== Information ==

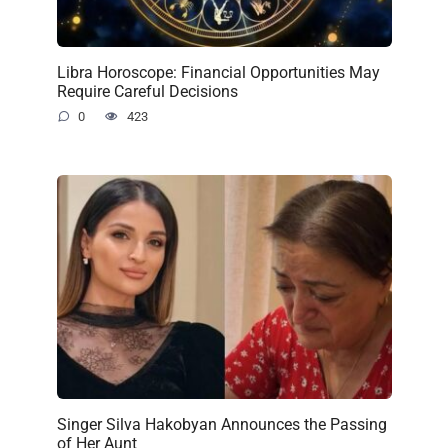
Libra Horoscope: Financial Opportunities May
Require Careful Decisions
0
423
Singer Silva Hakobyan Announces the Passing
of Her Aunt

===

*Problem to solve:* Reproduce, exactly and in full, the lines from the one that contains "Require Careful Decisions" to the end of the material.

*Answer for this exercise:*
Require Careful Decisions
0
423
Singer Silva Hakobyan Announces the Passing
of Her Aunt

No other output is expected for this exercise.